The White House on Tuesday explicitly left open the possibility that last week's dramatic attack on the U.S. Consulate in Benghazi, Libya, which left four Americans including U.S. Ambassador Chris Stevens dead, was a planned attack.

Press secretary Jay Carney suggested the assault could have been the work of an armed group looking to "take advantage" of demonstrations he blamed on an anti-Islam video available online.

Carney repeatedly described that footage as the "precipitating" cause of the protests and the violence targeting American diplomatic posts in Egypt, Libya, Sudan, Tunisia and elsewhere.

Libya is "still a very volatile place [where] there are vast numbers of weapons, and certainly a number of violent groups in the country," he told reporters at his daily briefing.

"There is an abundance of weapons, including heavy weapons, and there are certainly groups that carry those weapons and look to take advantage of those circumstances—as there are around the region and the world," Carney said. He did not say whether such groups might be linked to international extremist networks like al-Qaida.

"We have seen circumstances in the past in other parts of the region where incidents that inflame opinion are taken advantage of, and exploited, by groups that have an interest in creating chaos and destabilizing their local governments, or attacking the West or the United States," Carney said.

Carney said he was "not aware" of any advance warning from Libyan officials regarding the assault on the American Consulate in the eastern city of Benghazi, which saw heavily armed and as-yet undisclosed fighters storm the compound and then hold it for hours against American and Libyan counterattack.

Top lawmakers briefed last week by Defense Secretary Leon Panetta emerged from the closed-door session describing the bloodshed in Benghazi as a preplanned, orchestrated attack. Secretary of State Hillary Clinton and Director of National Intelligence James Clapper are due to brief Congress on the evolving situation on Thursday. (Update: An administration official says Panetta's briefing last week was about Syria, not Libya.)
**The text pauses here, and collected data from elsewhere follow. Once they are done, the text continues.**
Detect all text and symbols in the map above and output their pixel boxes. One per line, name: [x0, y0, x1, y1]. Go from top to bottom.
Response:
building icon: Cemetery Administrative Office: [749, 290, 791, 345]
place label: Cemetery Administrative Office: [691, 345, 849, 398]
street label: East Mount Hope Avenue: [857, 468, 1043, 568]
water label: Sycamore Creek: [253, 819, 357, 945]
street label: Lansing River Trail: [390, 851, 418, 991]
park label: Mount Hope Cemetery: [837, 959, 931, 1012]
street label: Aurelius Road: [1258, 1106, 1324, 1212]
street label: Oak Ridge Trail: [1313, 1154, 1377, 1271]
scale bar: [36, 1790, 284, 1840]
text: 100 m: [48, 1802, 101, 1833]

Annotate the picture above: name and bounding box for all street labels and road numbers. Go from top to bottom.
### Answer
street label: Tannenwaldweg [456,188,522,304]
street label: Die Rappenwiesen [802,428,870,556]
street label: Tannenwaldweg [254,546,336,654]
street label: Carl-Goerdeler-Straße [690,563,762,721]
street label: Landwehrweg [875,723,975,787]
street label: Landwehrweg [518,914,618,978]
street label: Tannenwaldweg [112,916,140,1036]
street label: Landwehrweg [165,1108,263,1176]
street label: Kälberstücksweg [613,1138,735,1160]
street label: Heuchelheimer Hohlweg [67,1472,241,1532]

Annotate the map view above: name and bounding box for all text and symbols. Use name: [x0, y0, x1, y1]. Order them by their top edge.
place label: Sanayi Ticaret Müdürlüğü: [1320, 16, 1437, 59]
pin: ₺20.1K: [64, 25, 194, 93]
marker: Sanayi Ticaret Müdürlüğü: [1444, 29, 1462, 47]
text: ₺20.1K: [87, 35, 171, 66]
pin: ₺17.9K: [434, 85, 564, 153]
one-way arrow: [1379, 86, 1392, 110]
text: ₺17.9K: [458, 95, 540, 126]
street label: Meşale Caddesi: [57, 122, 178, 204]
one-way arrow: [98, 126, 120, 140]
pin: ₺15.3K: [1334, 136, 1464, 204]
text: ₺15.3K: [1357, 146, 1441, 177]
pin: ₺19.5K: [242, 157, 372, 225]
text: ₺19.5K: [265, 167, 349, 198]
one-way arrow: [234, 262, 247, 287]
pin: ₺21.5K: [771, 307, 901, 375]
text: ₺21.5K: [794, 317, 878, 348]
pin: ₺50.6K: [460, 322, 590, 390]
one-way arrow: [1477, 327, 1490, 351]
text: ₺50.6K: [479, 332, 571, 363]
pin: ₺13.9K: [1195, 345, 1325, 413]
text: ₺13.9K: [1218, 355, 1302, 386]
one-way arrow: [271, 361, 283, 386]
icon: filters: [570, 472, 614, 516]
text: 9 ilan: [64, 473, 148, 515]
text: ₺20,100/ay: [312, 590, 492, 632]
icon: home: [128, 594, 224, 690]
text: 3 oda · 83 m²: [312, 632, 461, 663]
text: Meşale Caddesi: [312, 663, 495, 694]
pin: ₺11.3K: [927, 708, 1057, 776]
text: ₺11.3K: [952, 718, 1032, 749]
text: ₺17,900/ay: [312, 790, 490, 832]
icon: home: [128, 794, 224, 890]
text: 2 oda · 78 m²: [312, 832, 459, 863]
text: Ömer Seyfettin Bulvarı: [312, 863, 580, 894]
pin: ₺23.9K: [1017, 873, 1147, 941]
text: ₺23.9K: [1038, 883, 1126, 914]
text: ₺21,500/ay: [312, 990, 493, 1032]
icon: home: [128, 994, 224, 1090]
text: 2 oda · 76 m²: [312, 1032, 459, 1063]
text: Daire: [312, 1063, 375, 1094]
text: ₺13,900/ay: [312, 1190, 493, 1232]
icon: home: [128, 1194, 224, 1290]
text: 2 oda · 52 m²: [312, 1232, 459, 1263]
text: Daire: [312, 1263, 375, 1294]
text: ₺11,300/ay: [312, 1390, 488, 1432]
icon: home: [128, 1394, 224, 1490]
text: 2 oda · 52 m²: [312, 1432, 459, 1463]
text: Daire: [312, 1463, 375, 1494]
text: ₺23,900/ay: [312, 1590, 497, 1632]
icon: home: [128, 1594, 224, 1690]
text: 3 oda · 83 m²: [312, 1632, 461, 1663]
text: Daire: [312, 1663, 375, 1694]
"This is a matter that's under investigation in terms of what precipitated the attacks, what the motivations of the attackers were, what role the video played in that," Carney continued. "I am not, unlike some others, going to prejudge the outcome of an investigation and categorically assert one way or the other what the motivations are or what happened exactly until that investigation is complete."

But Carney last week repeatedly blamed the video for the violence, including the attack on the consulate in Benghazi. "It's not an assumption," he said Friday, asserting that the administration had no evidence to buttress the claim that the attack was the work of extremists. Some analysts have said it beggars belief to say that a spontaneous show of religious-themed anger would escalate into a heavily armed assault on the consulate—all on the anniversary of 9/11.

So is the White House ruling out the possibility that it was an extremist group?

"Of course not," Carney said on Tuesday. "As more information comes to light, that will obviously be a part of the investigation and we'll make it available when appropriate." When? "I don't keep FBI timelines at the ready."

He added, "Based on the information we initially had available, and have available, we do not have any indication at this point of premeditation, or preplanned attacks—but it is under investigation."

UPDATE, 9:14 p.m. ET: This post has been updated to reflect that Panetta's briefing last week as about the situation in Syria.